Treatment of Cancer

  • Surgery to remove solid tumors
  • Radiation to kill cancer cells that spread to adjacent local or regional tissues
  • Chemotherapy to kill cancer cells located throughout the body
There are 3 main approaches to treating established cancer: 

Surgery, Radiation therapy, Chemotherapy

Chemotherapy of cancer presents a difficult problem. In biochemical terms, cancer cells and normal cells are so similar in most respects that it is more difficult to find  differences between them.

Advances in Cancer Chemotherapy

Treatment options of cancer:

  • •Surgery: before 1955
  • •Radiotherapy: 1955~1965
  • •Chemotherapy: after 1965
  • •Immunotherapy, biological therapy and Gene therapy

Classifications of Anti-Cancer drugs According to mechanism:

  1. Alkylating agents: Mechanism: bind irreversibly to macromolecules in the cell as DNA, RNA and proteins. Example:  nitrogen mustard; leukemia, lymphoma and cyclophosphamide.

  2. Anti-metabolites:  (Folic Acid Antagonist) Mechanism: these are closely related analogues of normal components intermediary metabolism or DNA synthesis. Example:

  • Methotrexate inhibits ==folic acid metabolism.
  • 6-mercaptopurine  inhibit ==DNA synthesis.
  1. Natural products: A wide range of drugs has been developed from plants, bacteria, yeasts and fungi. Examples and mechanisms: Mitosis inhibitors: as vincristine; severe irreversible peripheral neuropathy. Antibiotics: as actinomycin D.

  2. Steroid hormones and antihormones:  Examples:  prednisolone, tamoxifen and cyproterone acetate.

  3. OthersY: Several drugs have been identified,  Mechanism of action is not fully established but are thought to interact with DNA synthesis or replication. They include ,  dacarbazine, and cis-platinum.

Biological therapyR

These agents specifically target molecular anomalies in signal transduction pathways that exist in tumor cells.

As biological agents target pathways which are more critical to cancer cells than normal cells they are generally less toxic than chemotherapy and in some cases are more effective.
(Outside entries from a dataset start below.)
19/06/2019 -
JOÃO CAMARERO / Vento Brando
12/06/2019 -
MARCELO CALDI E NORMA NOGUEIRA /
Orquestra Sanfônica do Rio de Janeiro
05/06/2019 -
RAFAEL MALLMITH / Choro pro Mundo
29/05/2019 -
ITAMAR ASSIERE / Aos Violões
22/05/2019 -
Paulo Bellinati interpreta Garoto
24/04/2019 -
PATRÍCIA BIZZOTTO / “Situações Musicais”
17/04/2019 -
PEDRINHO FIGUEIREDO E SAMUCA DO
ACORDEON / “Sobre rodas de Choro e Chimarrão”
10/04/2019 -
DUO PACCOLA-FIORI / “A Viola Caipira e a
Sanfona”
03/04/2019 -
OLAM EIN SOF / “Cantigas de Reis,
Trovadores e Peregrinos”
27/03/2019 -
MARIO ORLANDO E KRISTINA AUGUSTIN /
Example: monoclonal antibodies

Problems With Cancer Chemotherapy

Drug Resistance. & Drug Toxicity

Adverse effects:

A) general:

Reactions to cancer chemotherapy are secondary to cell death both in the tumor and in other rapidly dividing cells of bone marrow, gastrointestinal tract, germinal epithelium  etc.

  1. Nausea and vomiting: related to the direct actions of cytotoxic drugs on the chemoreceptor trigger zone or secondary to extensive tissue damage as occurs in radiation sickness.

  Metoclopramide (antiemetics) and the cannabinoid nabilone can be used to control nausea and vomiting.

 2. Alopecia:   is a common adverse effect of cytotoxic drugs. Hair re-grows after the drugs are withdrawn.

  1. Hyperuricaemia: Very high levels of plasma uric acid with precipitation of clinical gout or renal failure may complicate treatment of leukaemias and Iymphomas.

 Allopurinol, the xanthine oxidase inhibitor, may be used to prevent gout.

  1. Diarrhoea and malabsorption:  occur as a result of cytotoxic effects on gut mucosal cell turnover.

  2. Bone marrow depression:  The bone marrow is particularly sensitive to cytotoxic drugs. Neutropenia or thrombocytopenia is common. They result in an increased risk of infection and haemorrhage respectively.

  3. Opportunistic infections:  occur as a result of neutropenia and immunosuppressant therapy, which interfere with humoral and cell-mediated responses. Unusual infection with fungi and protozoa in addition to common pathogenic bacteria and viruses occur.

B) Specific:

  • anti-alkylating agents Cyclophosphamide: haematuria, cystitis = urinary incontinence

  • Doxorubicin : cardiotoxic, alopecia.

  • Bleomycin : pulmonary fibrosis.

  • Folic acid antagonist/ anti-metabolite Methotrexate: marrow suppression, megaloblastic anaemia.

  • Natural products - mitosis inhibitors Vincristine: peripheral neuropathy.